### EXERCISE DIRECTIONS:
Hunt through the lines below for the string "wire" and copy each one that has it.

### Pictures with circuit source files:

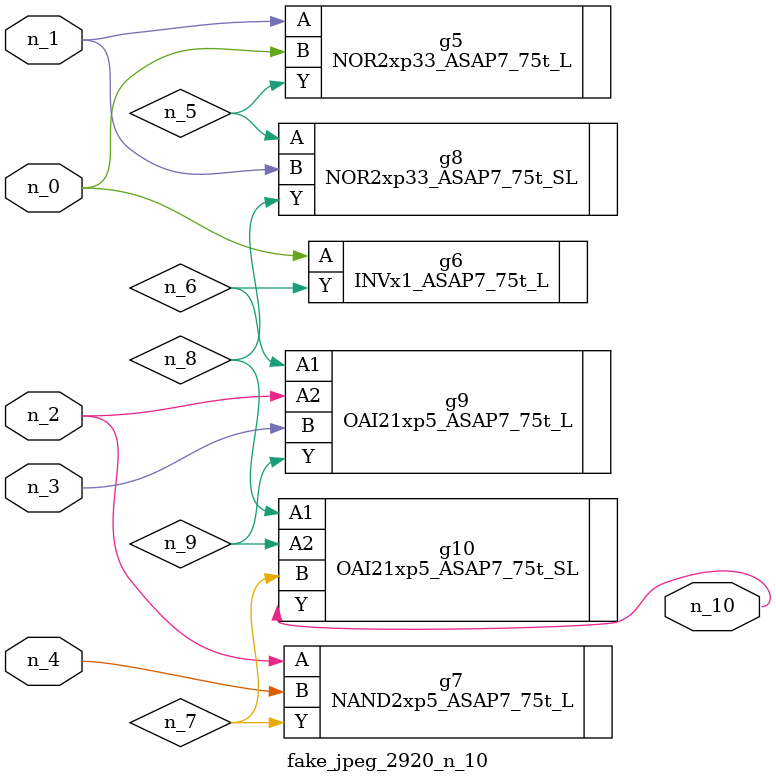
<source format=v>
module fake_jpeg_2920_n_10 (n_3, n_2, n_1, n_0, n_4, n_10);

input n_3;
input n_2;
input n_1;
input n_0;
input n_4;

output n_10;

wire n_8;
wire n_9;
wire n_6;
wire n_5;
wire n_7;

NOR2xp33_ASAP7_75t_L g5 ( 
.A(n_1),
.B(n_0),
.Y(n_5)
);

INVx1_ASAP7_75t_L g6 ( 
.A(n_0),
.Y(n_6)
);

NAND2xp5_ASAP7_75t_L g7 ( 
.A(n_2),
.B(n_4),
.Y(n_7)
);

NOR2xp33_ASAP7_75t_SL g8 ( 
.A(n_5),
.B(n_1),
.Y(n_8)
);

OAI21xp5_ASAP7_75t_SL g10 ( 
.A1(n_8),
.A2(n_9),
.B(n_7),
.Y(n_10)
);

OAI21xp5_ASAP7_75t_L g9 ( 
.A1(n_6),
.A2(n_2),
.B(n_3),
.Y(n_9)
);


endmodule
</source>
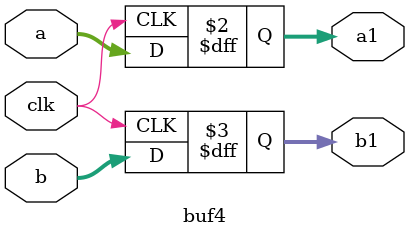
<source format=v>
`timescale 1ns / 1ps
module buf4(
    input [8:0] a,
    input [8:0] b,
    input clk,
    output reg [8:0] a1,
    output reg [8:0] b1
    );

always @(posedge clk) begin
a1<=a;
b1<=b;
end

endmodule

</source>
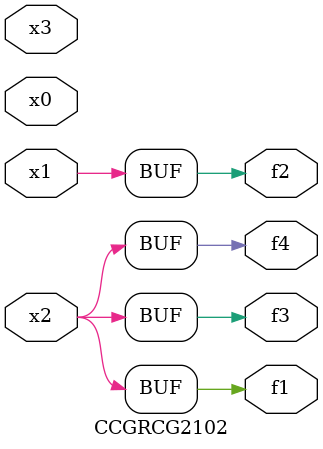
<source format=v>
module CCGRCG2102(
	input x0, x1, x2, x3,
	output f1, f2, f3, f4
);
	assign f1 = x2;
	assign f2 = x1;
	assign f3 = x2;
	assign f4 = x2;
endmodule

</source>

### TASK ANSWER:
wire n_8;
wire n_9;
wire n_6;
wire n_5;
wire n_7;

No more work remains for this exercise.